The attack exploits the network-accessible nature of applications using lxml to process XML data. An attacker submits a crafted XML document containing a DOCTYPE declaration with an external entity that references a local file path (e.g., /etc/passwd on Linux systems or sensitive application configuration files). When the vulnerable lxml parser processes this document with default settings, it reads the specified file and incorporates its contents into the parsed XML structure.

The vulnerability mechanism works as follows: an attacker crafts an XML payload containing an external entity declaration pointing to a sensitive local file. The entity is then referenced within the XML document body. When lxml parses this document with resolve_entities=True (the default), the parser reads the target file and substitutes the entity reference with the file contents.
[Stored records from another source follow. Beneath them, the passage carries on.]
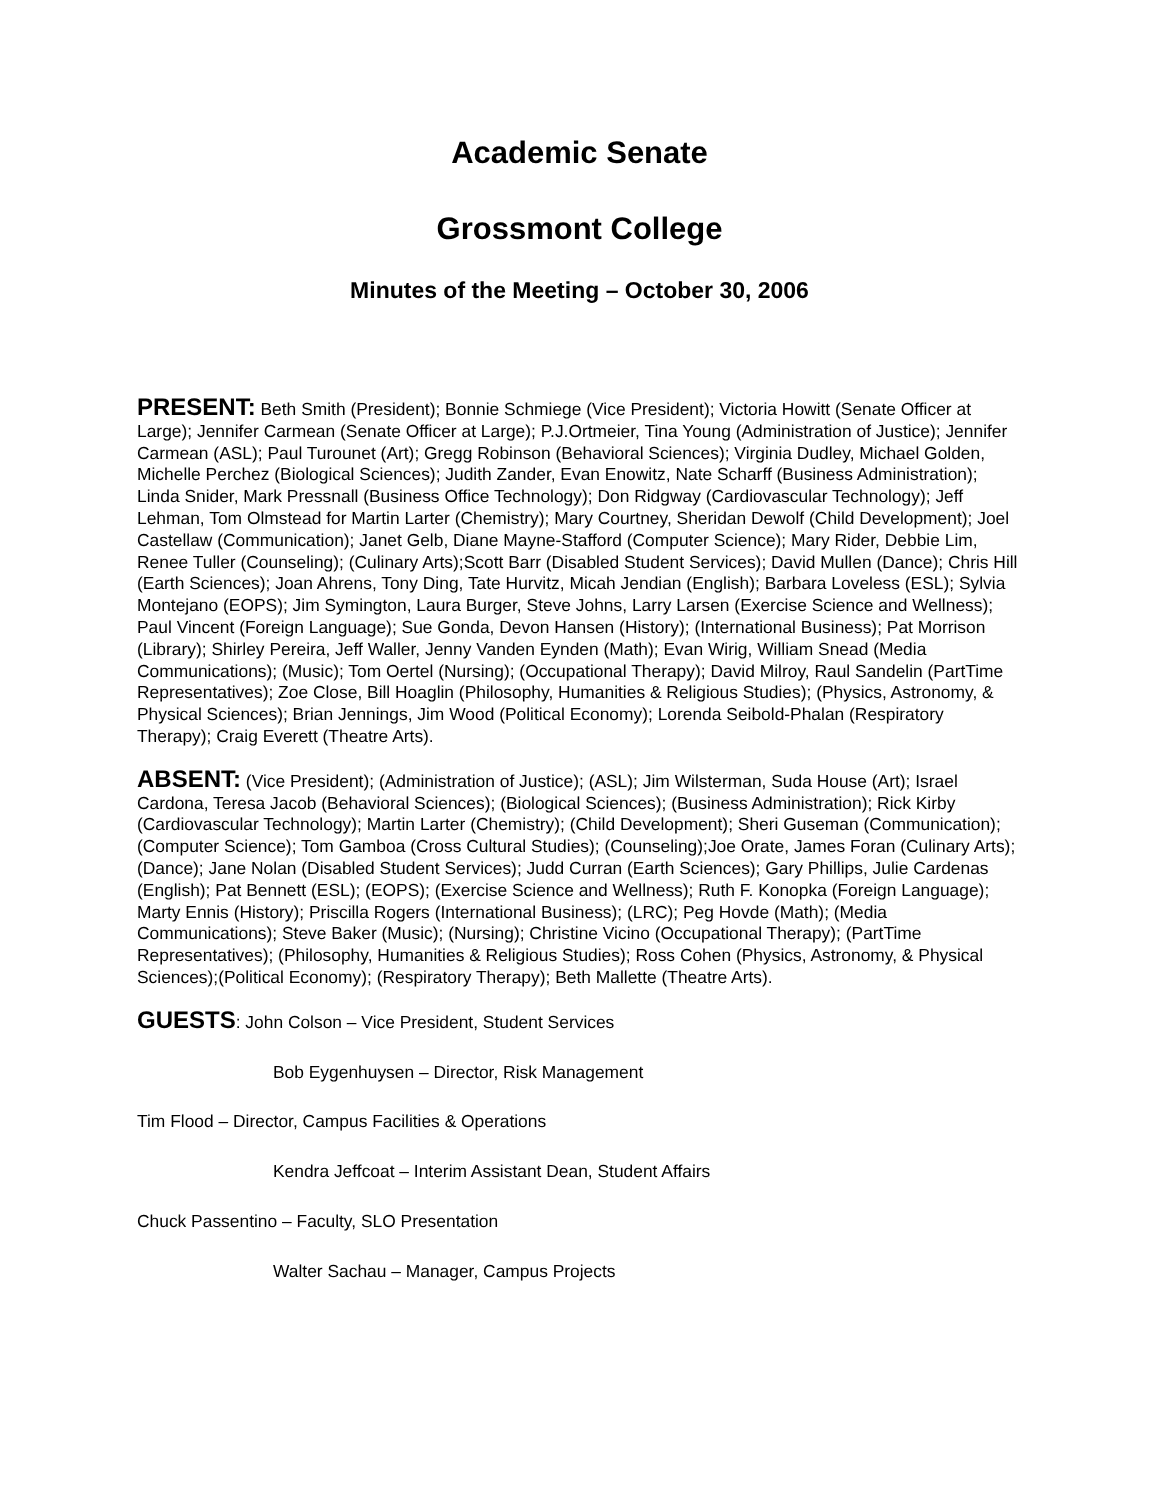Academic Senate
Grossmont College
Minutes of the Meeting – October 30, 2006
PRESENT: Beth Smith (President); Bonnie Schmiege (Vice President); Victoria Howitt (Senate Officer at Large); Jennifer Carmean (Senate Officer at Large); P.J.Ortmeier, Tina Young (Administration of Justice); Jennifer Carmean (ASL); Paul Turounet (Art); Gregg Robinson (Behavioral Sciences); Virginia Dudley, Michael Golden, Michelle Perchez (Biological Sciences); Judith Zander, Evan Enowitz, Nate Scharff (Business Administration); Linda Snider, Mark Pressnall (Business Office Technology); Don Ridgway (Cardiovascular Technology); Jeff Lehman, Tom Olmstead for Martin Larter (Chemistry); Mary Courtney, Sheridan Dewolf (Child Development); Joel Castellaw (Communication); Janet Gelb, Diane Mayne-Stafford (Computer Science); Mary Rider, Debbie Lim, Renee Tuller (Counseling); (Culinary Arts);Scott Barr (Disabled Student Services); David Mullen (Dance); Chris Hill (Earth Sciences); Joan Ahrens, Tony Ding, Tate Hurvitz, Micah Jendian (English); Barbara Loveless (ESL); Sylvia Montejano (EOPS); Jim Symington, Laura Burger, Steve Johns, Larry Larsen (Exercise Science and Wellness); Paul Vincent (Foreign Language); Sue Gonda, Devon Hansen (History); (International Business); Pat Morrison (Library); Shirley Pereira, Jeff Waller, Jenny Vanden Eynden (Math); Evan Wirig, William Snead (Media Communications); (Music); Tom Oertel (Nursing); (Occupational Therapy); David Milroy, Raul Sandelin (PartTime Representatives); Zoe Close, Bill Hoaglin (Philosophy, Humanities & Religious Studies); (Physics, Astronomy, & Physical Sciences); Brian Jennings, Jim Wood (Political Economy); Lorenda Seibold-Phalan (Respiratory Therapy); Craig Everett (Theatre Arts).
ABSENT: (Vice President); (Administration of Justice); (ASL); Jim Wilsterman, Suda House (Art); Israel Cardona, Teresa Jacob (Behavioral Sciences); (Biological Sciences); (Business Administration); Rick Kirby (Cardiovascular Technology); Martin Larter (Chemistry); (Child Development); Sheri Guseman (Communication); (Computer Science); Tom Gamboa (Cross Cultural Studies); (Counseling);Joe Orate, James Foran (Culinary Arts); (Dance); Jane Nolan (Disabled Student Services); Judd Curran (Earth Sciences); Gary Phillips, Julie Cardenas (English); Pat Bennett (ESL); (EOPS); (Exercise Science and Wellness); Ruth F. Konopka (Foreign Language); Marty Ennis (History); Priscilla Rogers (International Business); (LRC); Peg Hovde (Math); (Media Communications); Steve Baker (Music); (Nursing); Christine Vicino (Occupational Therapy); (PartTime Representatives); (Philosophy, Humanities & Religious Studies); Ross Cohen (Physics, Astronomy, & Physical Sciences);(Political Economy); (Respiratory Therapy); Beth Mallette (Theatre Arts).
GUESTS: John Colson – Vice President, Student Services
Bob Eygenhuysen – Director, Risk Management
Tim Flood – Director, Campus Facilities & Operations
Kendra Jeffcoat – Interim Assistant Dean, Student Affairs
Chuck Passentino – Faculty, SLO Presentation
Walter Sachau – Manager, Campus Projects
The attacker can then extract this information from the application's response or behavior.

For technical details on the exploitation mechanism and proof-of-concept examples, refer to the GitHub Security Advisory and the Launchpad Bug Report.

Detection Methods for CVE-2026-41066

Indicators of Compromise

Unusual file access patterns in application logs showing reads of sensitive system files like /etc/passwd, /etc/shadow, or application configuration files
XML payloads in application input containing DOCTYPE declarations with ENTITY references to local file paths
Application responses or error messages containing unexpected file contents or path references
Network traffic containing XML data with suspicious external entity declarations

Detection Strategies

Implement application-level logging to capture and analyze incoming XML payloads for DOCTYPE and ENTITY declarations
Deploy Web Application Firewall (WAF) rules to detect and block XML payloads containing external entity patterns
Monitor for file system access anomalies where the application process reads files outside its expected scope
Use static code analysis tools to identify lxml usage without explicit resolve_entities configuration

Monitoring Recommendations

Enable verbose logging for XML parsing operations in production environments to capture potential exploitation attempts
Implement alerting for application processes accessing sensitive system files that are outside normal operational requirements
Regularly audit Python dependencies to identify vulnerable lxml versions in your software inventory
Monitor for outbound network connections that may indicate data exfiltration following successful XXE exploitation

How to Mitigate CVE-2026-41066

Immediate Actions Required

Upgrade lxml to version 6.1.0 or later immediately across all environments
Audit all Python applications in your environment that use lxml for XML processing
Configure existing lxml installations to explicitly set resolve_entities='internal' or resolve_entities=False as an interim measure
Review application logs for evidence of prior exploitation attempts using XXE payloads

Patch Information

The vulnerability is fixed in lxml version 6.1.0. Organizations should upgrade to this version or later to fully remediate the vulnerability. The fix ensures that external entity resolution is properly restricted by default, preventing unauthorized local file access. For detailed patch information and release notes, refer to the GitHub Security Advisory.

Workarounds

Explicitly set resolve_entities='internal' when creating lxml parsers to restrict entity resolution to internal entities only
Set resolve_entities=False to completely disable entity resolution if your application does not require this functionality
Implement input validation to reject XML documents containing DOCTYPE declarations before passing them to lxml parsers
Use XML schema validation to restrict accepted XML structures and prevent malicious payloads from reaching the parser

bash

# Configuration example - Python code to safely configure lxml parser
# Set resolve_entities to 'internal' or False when creating parser
# parser = etree.XMLParser(resolve_entities='internal')
# or
# parser = etree.XMLParser(resolve_entities=False)
# 
# Upgrade lxml to patched version:
pip install --upgrade lxml>=6.1.0

CVE-2026-41066 Overview

Critical Impact
Applications using lxml versions prior to 6.1.0 with default parser configurations are vulnerable to local file disclosure attacks via malicious XML input, potentially exposing sensitive system files and application data.

Affected Products

lxml versions prior to 6.1.0
Applications using lxml XML/HTML parsers with default resolve_entities=True configuration
Python applications processing untrusted XML input via lxml

Discovery Timeline

2026-04-24 - CVE CVE-2026-41066 published to NVD
2026-04-27 - Last updated in NVD database

Technical Details for CVE-2026-41066

Vulnerability Analysis

Root Cause

Attack Vector

For technical details on the exploitation mechanism and proof-of-concept examples, refer to the GitHub Security Advisory and the Launchpad Bug Report.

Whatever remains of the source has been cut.